When the Reverend Pete Phillips first arrived in Durham nine years ago, he was ejected from the city’s cathedral. He had been reading the Bible on his mobile phone in the pews. Phones were not allowed in the holy place, and the individual who accosted him would not believe that he was using his phone for worship and asked him to leave. “I was a bit miffed about that,” says Phillips, who is director of the Codec Research Centre for Digital Theology at Durham University in the UK. “But that was 2008.”

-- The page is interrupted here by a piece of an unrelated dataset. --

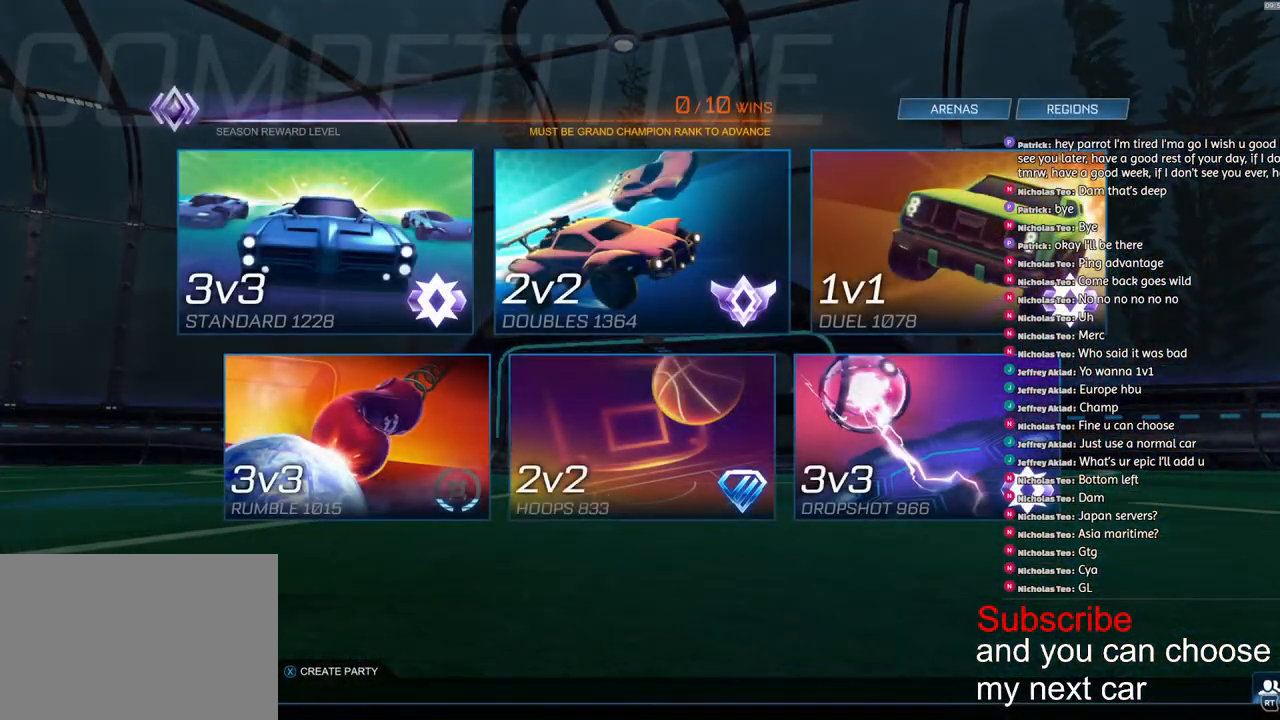
{"buttons": [], "left_stick": "up", "right_stick": "center", "events": [[500, "left_stick", "up"]]}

Next year Durham Cathedral will have been standing for 1,000 years. But its phone policy is now up to date. “They allow people to take photos, to use phones for devotional reasons – whatever they want to do,” says Phillips. “The attitude has changed because to restrict people from mobile phone use now is to ask them to cut their arm off.”
This more relaxed approach to phones is not the only tech-related update the Church has undergone in the past few years. The rise of apps and social media is changing the way many of the world’s two billion Christians worship – and even what it means to be religious.
The Reverend Liam Beadle became Yorkshire’s youngest vicar when he took up his role at St Mary’s Anglican Church in Honley, a village of 6,000 people five miles south of Huddersfield. He runs his parish’s Twitter account. A colleague runs the church community’s Facebook profile. The Bishop of Leeds, the Right Reverend Nick Baines – who is the head of Beadle’s diocese – was one of the first bishops to start a blog and is known in the church as the “blogging bishop”.
But Beadle contrasts the Church’s approach to social media with its reaction to the printing press. “The difference between then and now is that with the invention of the printing press we were proactive,” he says. “With the advent of social media, I think we are being reactive, we’re jumping on the bandwagon.”
The ubiquity of smartphones and social media makes them hard to avoid, however. And they are changing the way people practise their religion. Faiths are adopting online technologies to make it easier for people to communicate ideas and worship, says Phillips. “But that technology has shaped religious people themselves and changed their behaviour.”
Many people scrolling through their phones in Christian churches are probably looking at a Bible app called YouVersion, which has been installed more than 260 million times worldwide since its launch in 2008. Similarly popular apps exist for the Torah and Koran.
“One of the first things Christians did with the computer was to put the Bible into digital formats,” says Phillips. Those digitised Bibles then made their way onto phones. “To some extent, the mobile phone Bible is now replacing the book Bible.”
According to the company behind YouVersion, people have spent more than 235 billion minutes using the app and have highlighted 636 million Bible verses. But reading the Bible in this way could be changing people’s overall sense of it. “If you go to the Bible as a paper book, it’s quite large and complicated and you’ve got to thumb through it,” says Phillips.
“But you know that Revelations is the last book and Genesis is the first and Psalms is in between. With a digital version you don’t get any of that, you don’t get the boundaries. You don’t flick through: you just go to where you’ve asked it to go to, and you’ve no sense of what came before or after.”